Thank you again, verry much apreciated.


----------



## Spasticteapot (Mar 5, 2007)

iosala said:


> Thank you verry much
> Now I can rest asured that I am making a verry good buy, although I don't know if it's goin to be seas or scan-speak. Probably the seas, after reading on other posts what you think of them.
> Thank you again, verry much apreciated.


Both are good. The scan-speaks generally lack nasty cone resonance, though, and can use a wider array of xover points.


----------



## hc_TK (Jan 18, 2006)

Im using the seas reference tweeter and they sound great. Very detailed, never harsh, just great.. The midrange im using is the focal 3w2 that do a very good midrange job. They have a good snap, but i might want them to sound a tad "lighter".
And my peerless 8" exclusive just love to work! Great bass, great dynamics but lack a bit low mid, but this is without any eq.
Ive heard a focal be no6, that didnt impresse me at all.. It just sounded dry, not in a good way..I didnt have any depth or detail.


----------



## Hillbilly SQ (Jan 26, 2007)

that seas driver is the best mid i've heard to date. insane clarity, insane midbass, durable, etc. crossed from 50-3khz would be optimal. the revelator defines warmth and i personally don't like it at all. it's a mid that you either love or hate in my opinion. and it doesn't perform well in doors. also, the cone is untreated paper iirc so you don't want it getting wet.


----------



## iosala (Mar 24, 2007)

Thank you for the great info, it is verry usefull. 
I read almoast everything on the forum on these seas and s-s, but I didn't find much about the focal, so that is why I asked. I have some tests made by 2 german car audio magazines, and the focal is in the first place. So that must mean than the seas and the s-s are out of this world   and that makes me verry happy with my choice   
I would verry much apreciate any other info on these drivers.


----------



## Spasticteapot (Mar 5, 2007)

iosala said:


> Thank you for the great info, it is verry usefull.
> I read almoast everything on the forum on these seas and s-s, but I didn't find much about the focal, so that is why I asked. I have some tests made by 2 german car audio magazines, and the focal is in the first place. So that must mean than the seas and the s-s are out of this world   and that makes me verry happy with my choice
> I would verry much apreciate any other info on these drivers.
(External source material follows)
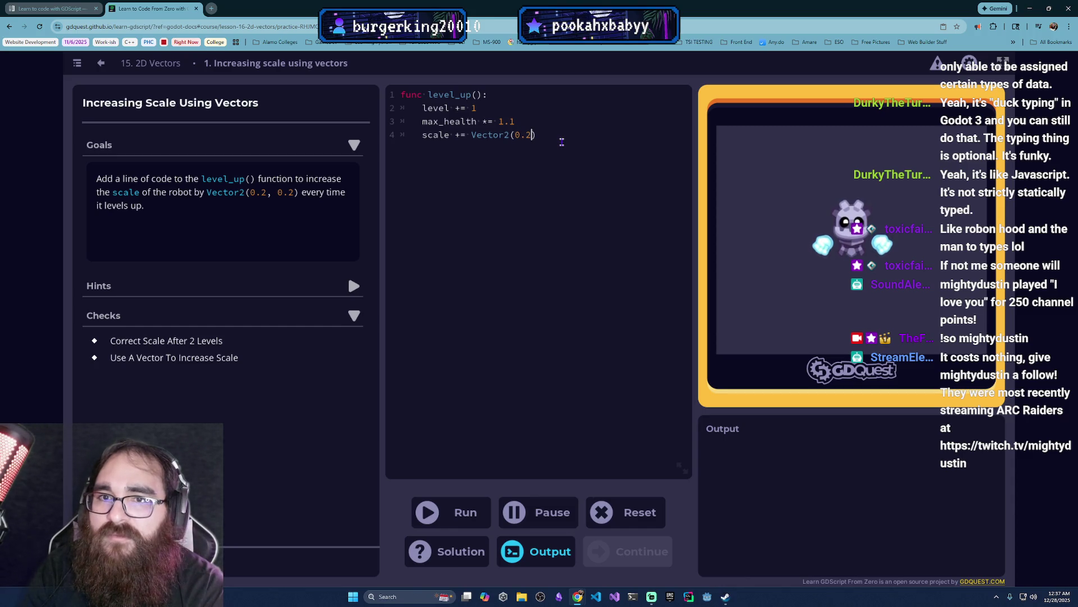
{"action": "type", "text": ",0.2"}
If you want a drop-in solution, Focal is nice. Seas and Scan-Speak will require a little xover work (for example, I would NOT use the 8" Excel above 2.5khz or cone resonance will come back and bite you), and an active xover is probbably a good idea.


----------



## npdang (Jul 29, 2005)

In the car, I find the Focal drivers to be my first choice. I'd sacrifice a bit of non-linear distortion performance and low end bass output for a driver with a state of the art sandwich cone. I get so tired of listening to composite paper cones these days.


----------



## nepl29 (Mar 25, 2007)

so u like the focal K2p drivers more than the seas nextel?


----------



## npdang (Jul 29, 2005)

I don't like Focal polykevlar, or even the older VV glass cones. But the latest gen. VV glass cone is amazing Imho.


----------



## Hillbilly SQ (Jan 26, 2007)

nguyen-what do you not like about paper cones these days? just bored and want a change?


----------



## npdang (Jul 29, 2005)

I've never been a fan of paper or poly cones. I usually prefer metal cones, but lately I find that composite sandwhich cones have come a long way and offer nearly the same resolution as metal, but without so much coloration.


----------



## Hillbilly SQ (Jan 26, 2007)

my aluminum cones are about as pure as pure gets with just enough warmth to keep them from sounding artificial. can't say enough good things about them. then again, my hex mids are sandwich cones and sound great for the shape they're in. damn cone is stiff as a board


----------